The Japanese Lover by Isabel Allende – Book

The
Japanese Lover
is a lovely story but not as complex as Isabel Allende’s
usual creations. She likes to mix history with her fiction. She stresses our
immigrant roots as Americans and in this book all of the main characters are
showing their immigrant roots. (I
know that using the word lovely is supposed to be the kiss of death for a
novel, but this is Isabel Allende. She is strong. She can take the “L” word.) 

Alma, and this is mostly Alma’s story, was sent to her aunt
and uncle in the city Allende’s books often center on, San Francisco. She was
sent by her Polish parents to her relatives before World War II clamped down on
Europe. Her parents were Jewish and were eventually killed in a concentration
camp.
Alma is old now. We learn about her life in flashbacks. Her
uncle’s family was wealthy – the Belasco’s. Alma was lonely and her girl
cousins were not welcoming, but Nathaniel, also a misfit, was good to Alma. The
Belasco’s has a Japanese gardener, Takao Fukuda, who had a son, Ichimei, who
also befriended Alma. In fact those two had a special bond. They were separated
when Ichimei and his family were sent to a Japanese internment camp in the
American hinterlands. By the time Ichimei is freed from the camps everything
has changed. For one thing, he no longer works for the Belasco’s.
Alma and Ichimei are in love but Alma is not enough of a
rebel to give up her wealth, comfort, and social acceptance. There is something
quite real about this that I appreciate.

GIVEN INSTRUCTION 1: According to the book review, what is the name of the Belasco family's Japanese gardener?
GIVEN INSTRUCTION 2: Resume the book review, picking up right after its final sentence.

Data excerpts:
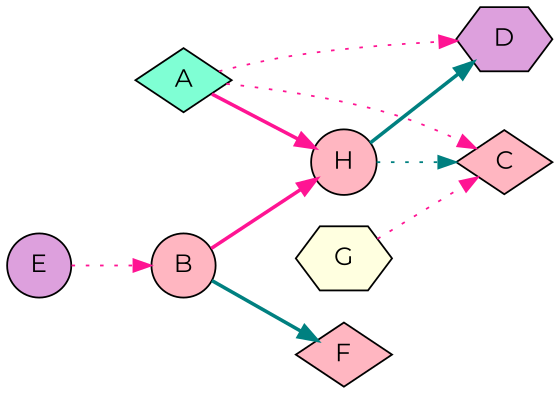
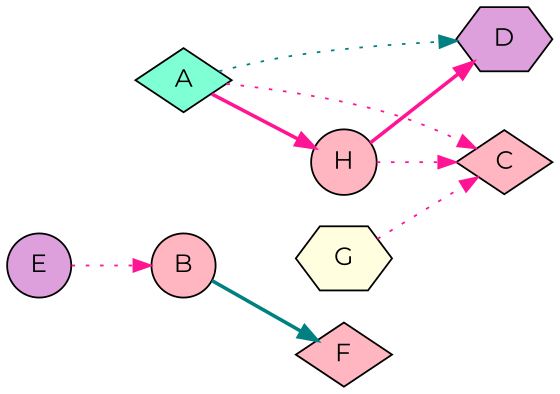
  digraph {
    fontname=Montserrat
    rankdir=LR
    node [fillcolor=lightpink fontname=Montserrat shape=diamond style=filled]
    edge [color=deeppink fontname=Montserrat style=dotted]
    n1 [fillcolor=aquamarine label=A]
    n2 [label=B shape=circle]
    n3 [label=C]
    n4 [fillcolor=plum label=D shape=hexagon]
    n5 [fillcolor=lightyellow label=G shape=hexagon]
    n6 [label=H shape=circle]
    n7 [label=F]
    n8 [fillcolor=plum label=E shape=circle]
    subgraph sub_1 {
      n1
      n2
    }
    subgraph sub_2 {
      n1
      n2
      n3
      n4
      n5
      n6
    }
    n1 -> n3
-   n1 -> n4
+   n1 -> n4 [color=teal]
    n1 -> n6 [style=bold]
-   n2 -> n6 [style=bold]
    n2 -> n7 [color=teal style=bold]
    n5 -> n3
-   n6 -> n3 [color=teal]
-   n6 -> n4 [color=teal style=bold]
+   n6 -> n3
+   n6 -> n4 [style=bold]
    n8 -> n2
  }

WRITTEN ANSWER 1: Takao Fukuda.

WRITTEN ANSWER 2:
Irina, born in Moldova, works in the senior home where Alma
now lives. Irina suffered a terrible but undefined (until later) form of abuse
which she keeps a secret. Alma keeps her love for Ichimei a secret. She
actually married her cousin Nathaniel, a man who also had secrets to keep. An
old friend, Lenny, comes to live at Lark House and renews his friendship with
Alma and there are things to learn about him as well.
Irina, who becomes Alma’s assistant, and Alma’s grandson,
Seth, are fascinated by Alma and they snoop politely to learn Alma’s secrets
before she takes them with her. This story sounds like a schmaltzy tear-jerker
but it is not. Allende doesn’t play with our emotions in that way. It is more
an artistic, intellectual, and historical rendering of the postwar era in San
Francisco as it affected the lives of real people. However Allende’s portrayal
of aging – the still vibrant mind and the continuing emotional content of that
mind — which Alma presents to us makes her seems so young, a youthfulness that
is gradually curtailed by the growing frailty of her body. Allende’s portrayal
of aging reads as true as the other choices her characters make in their lives.
It also makes us wish we could all live and die wealthy and successful.
You will either love the ending or find it, as I did a bit
trite. Allende has always had that certain magical quality that suggested, and
almost convinced us, that ghosts are real. Although this is not my favorite Allende
novel it is perfect for this stage of my life. Someone else will have to tell
you whether you must be old to appreciate this novel, but I don’t think so.
Alma is a character worth getting to know. In fact, you probably already know
someone very much like her.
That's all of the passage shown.